Apr 12, 2018
Retailer Carrefour's first-quarter sales growth slows, shares fall
Apr 12, 2018
Carrefour said sales growth slowed in the first quarter amid continued weakness in its core French market, reminding investors that the road to recovery for the supermarket retailer would be long.
Carrefour's shares fell on Thursday to touch their lowest level since October 2012, down 3.16 percent by 0701 GMT, the worst performer on the CAC-40 index of French blue-chip stocks.
Carrefour, which is Europe's largest retailer, said sales at its French hypermarkets turned negative again amid bad weather conditions, further stiff competition from traditional and online rivals, and strikes during the Easter holiday.
Late on Wednesday, Carrefour had given a cautious outlook for this year after sales growth slowed in the first quarter, with continued weakness in its core French market suggesting that the supermarket chain faces a long road to recovery.
"By the equivalent stage in his tenure Dave Lewis had already had a marked impact on Tesco's like-for-like sales performance," said Bernstein analyst Bruno Monteyne, who kept a "market perform" rating on Carrefour.
"Mr Bompard will probably get the benefit of the doubt for now, but for his turnaround to be credible he will soon need to demonstrate a topline turnaround," he added.
First quarter sales reached 20.776 billion euros ($25.73 billion), slightly below the median analysts' estimates for sales of 20.869 billion euros in a poll for Reuters compiled by Inquiry Financial.

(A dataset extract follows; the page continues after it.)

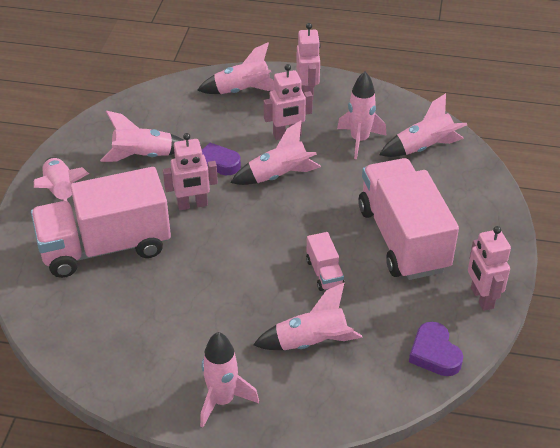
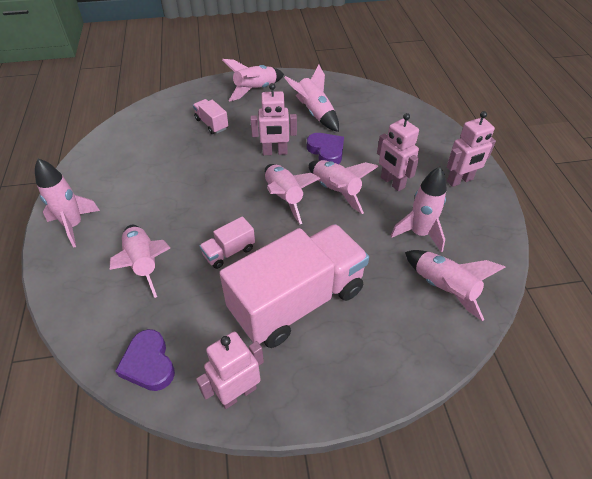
camera: 70 degrees right, 5 degrees up
pink truck [31,167,171,278] -> pink truck [193,99,228,134], size x0.42
pink robot [163,133,218,210] -> pink robot turned 60 degrees counterclockwise [250,83,297,155]
pink rocket [197,43,275,94] -> pink rocket moved to [265,164,320,224]
purple heart [409,322,463,376] -> purple heart turned 75 degrees counterclockwise [115,329,175,391]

Growth slowed to 0.4 percent on a like-for-like basis excluding fuel and calendar effects, from 1.9 percent in the fourth quarter of 2017.
Carrefour unveiled in January plans to cut costs and jobs, boost E-commerce investment and seek a partnership in China with Tencent in a bid to boost profits and revenues and help it tackle competition from Amazon.
"While a number of one-offs (weather, strikes), which were not quantified by management, contributed to the operational disruptions, we worry about the direction of the French margins into 1H," wrote JP Morgan analysts, who kept a "neutral" rating on Carrefour shares.
Deutsche Bank analysts cut their 2018/2020 earnings per share estimates on Carrefour by 2 percent on average, while Barclays said it was lowering its earnings per share estimates on Carrefour by 6 percent on average.
"Although we consider that the group's decision to streamline its cost structure and accelerate its online strategy will bear some fruit in the medium-term, we believe that earnings momentum will remain weak in the short term," wrote Barclays.